Sometimes, the absence of contrast was startling, even disturbing. Beyond these frozen hills are endless plains of frozen water. Endless, endless, endless.
And then the zodiac would slow, and the tempo would shift, from seeing an entire continent at once, to seeing one block of ice, one thousand-year-old fragment at a time.
So many different patterns of breaking and reformation, of decay and regrowth. The textures are astonishing, as variable as they are repetitive. Intricate movements of the Earth at its most extreme, finally show themselves to human eyes in little, quiet beats of floating water…
Drifting quietly through liquid that is barely above freezing… seeing the seals asleep, watching penguins everywhere cutting through the water, taking refuge on the ice, keeping safe from those same seals. In this picture, two birds, most likely Antarctic petrels, rest on an ice-cliff. There would be strange red patterns on the ice; algae grows there, too.
We traveled through these vast fields and just watched things for hours at a time. Watching is kind of a dying art. Instagram is not watching. Instagram is voyeurism. TikTok is very literally calculated eye-ball grabbing. To be lost in Antarctic ice-fields is watching. It is an ego-negative thing; there is no sense of I or me or even want. There’s nothing to do. There’s no click-thru. There’s no metric. There’s just millions of pounds of solid-state water having locked itself into some extraordinary geometries, and the fact that you happen to witness some of these configurations on that particular day.
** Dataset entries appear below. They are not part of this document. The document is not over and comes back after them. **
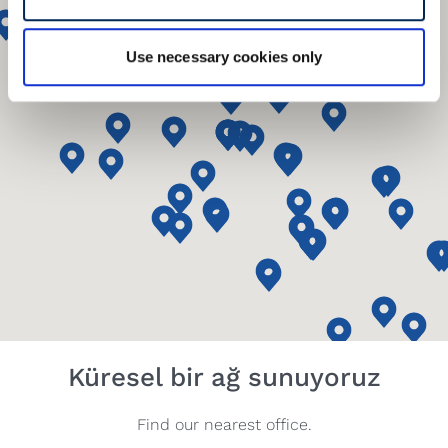
Use necessary cookies only
Küresel bir ağ sunuyoruz
Find our nearest office.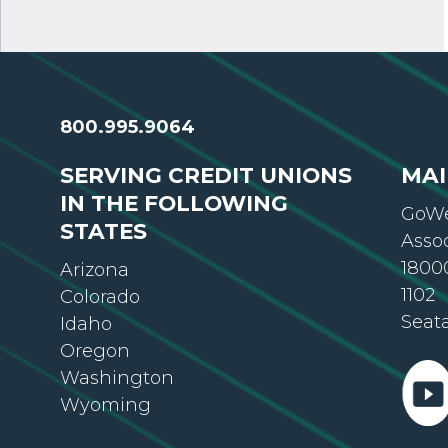
800.995.9064
SERVING CREDIT UNIONS
MAI
IN THE FOLLOWING
GoWe
STATES
Asso
18000
Arizona
1102
Colorado
Seat
Idaho
Oregon
Washington
Wyoming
And the thing about The Place is that one day’s ice will not like the same the next day. It is live theater in that way; each act of watching is bearing witness to a site-specific performance that will never be exactly the same thing again.
I’m loving your writing, Alex. And your photos have an impressive dynamic range, especially the greys and blues. What kind of camera did you use?
Oh my...once I again I am transported and have been gifted with information and sites that I will only experience vicariously, through you. Once again, your words capture not only vivid natural images, but also make me think deeply about the impact and power of a part of the natural world that most of us will never actually see. Thank you. Can't wait for what's next in this journey you are taking us on.